With a career and influence straddling the Atlantic, and as an adviser to successive US administrations, Colin S Gray was a favourite in military academies. His approach went beyond theory and into practice, enabling him to challenge much of the abstract International Relations (IR) theory and to ground thinking and strategy in hard reality. One of Gray’s key contributions to strategic thought was his enquiry into strategic culture. He cautioned against the assumptions underlying game theory and many other IR theories that claim that the enemy necessarily thinks like us. Instead, he would ask, ‘what is the organisational culture engendering, what are the habits and patterns of thinking that we need to factor in when forecasting the enemy’s moves, and how will the enemy react to our moves in a crisis?’ In most contexts of crisis intervention, our resources are limited, so this response, he emphasised, could not be perfect. What, then, would be ‘good enough’?

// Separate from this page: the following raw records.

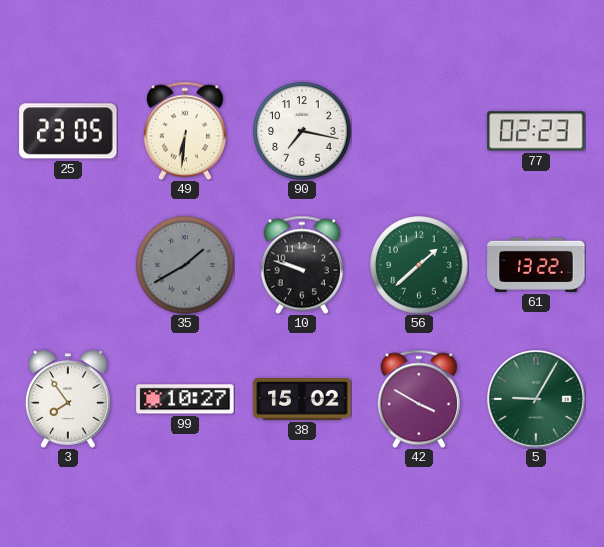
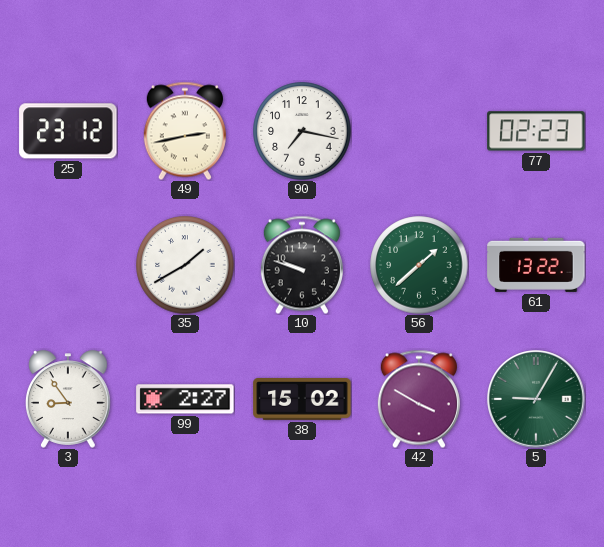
25: 23:05 -> 23:12
49: 6:31 -> 2:43
35 dial: grey -> white
3: 7:54 -> 8:54
99: 10:27 -> 2:27
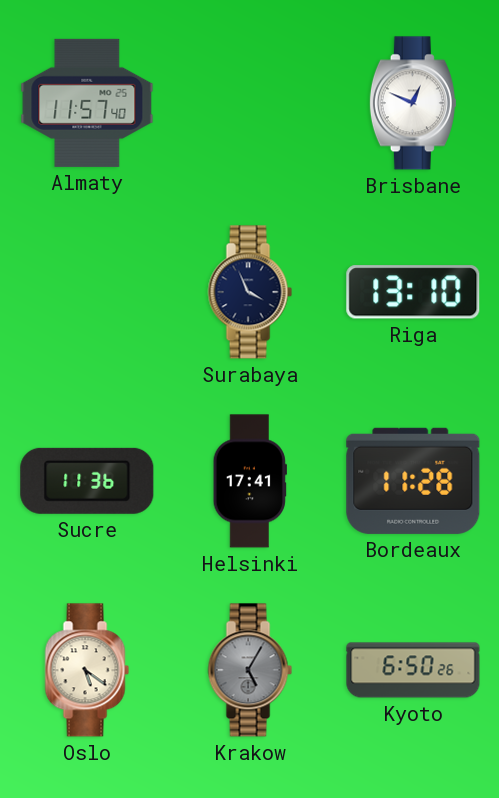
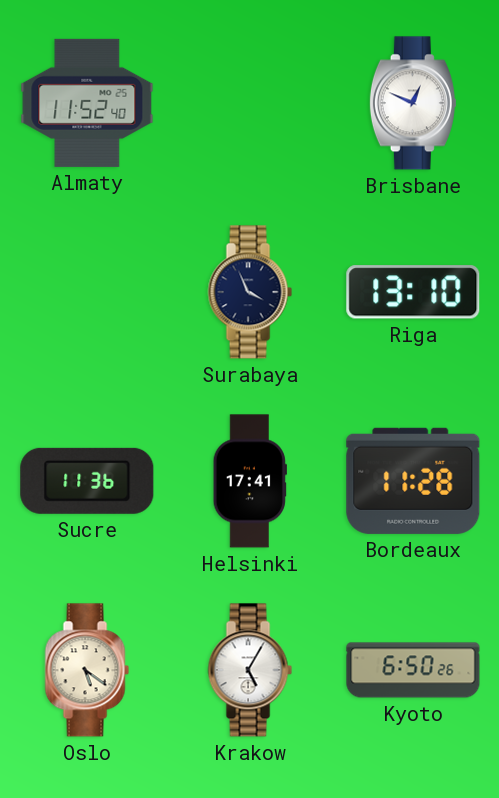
Almaty: 11:57 -> 11:52
Krakow dial: grey -> white
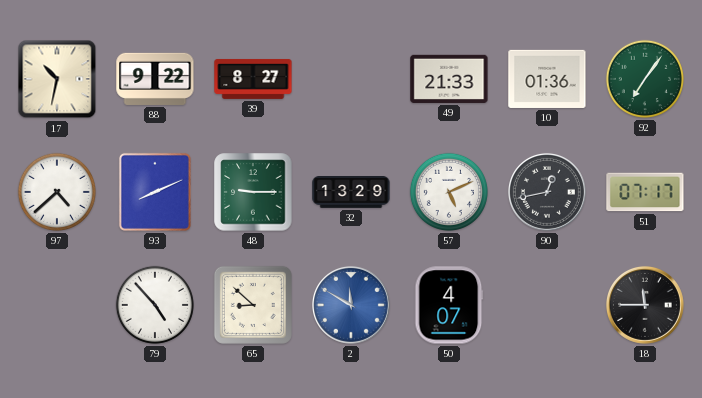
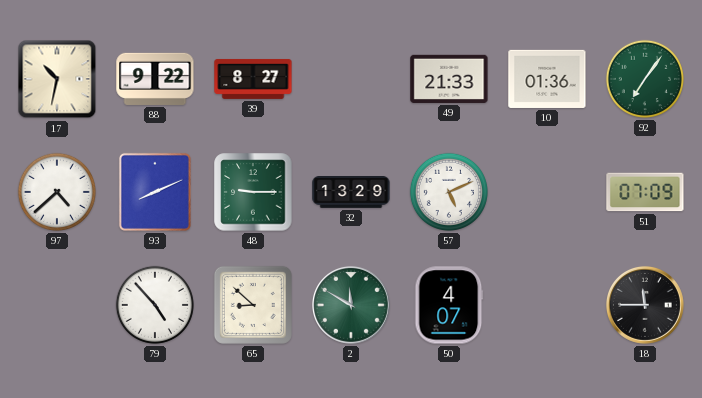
90: 12:43 -> none
51: 07:17 -> 07:09
2 dial: blue -> green
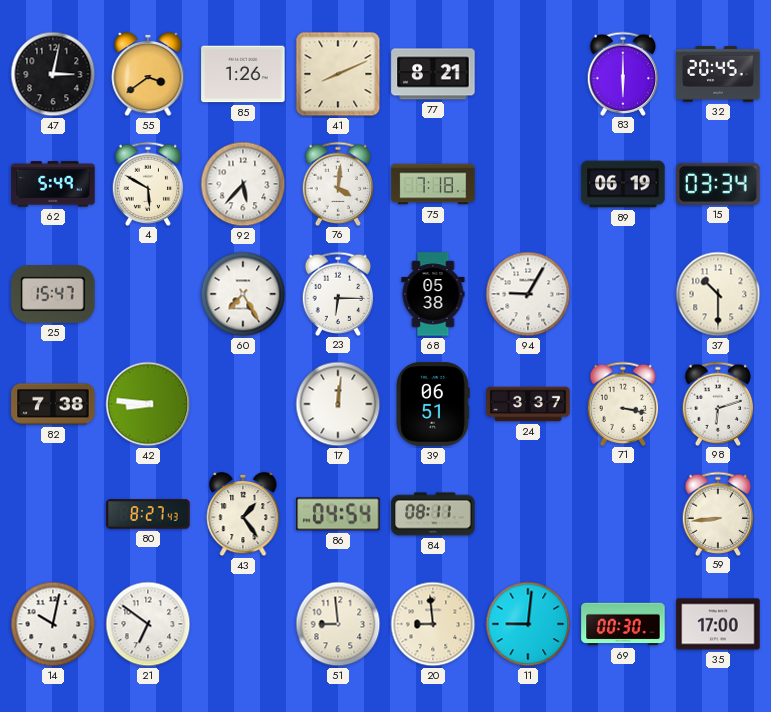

That having a particular strategic culture is not an attribute only of the adversary has been demonstrated by Gray’s disciple Dr Jeannie Johnson, who will discuss his legacy with us. Herself a specialist on the US Marine Corps’ (and wider US) strategic culture, she is the founding Director of the Center for Anticipatory Intelligence at Utah State University, and conducts research on cultural terrain mapping for the public sector.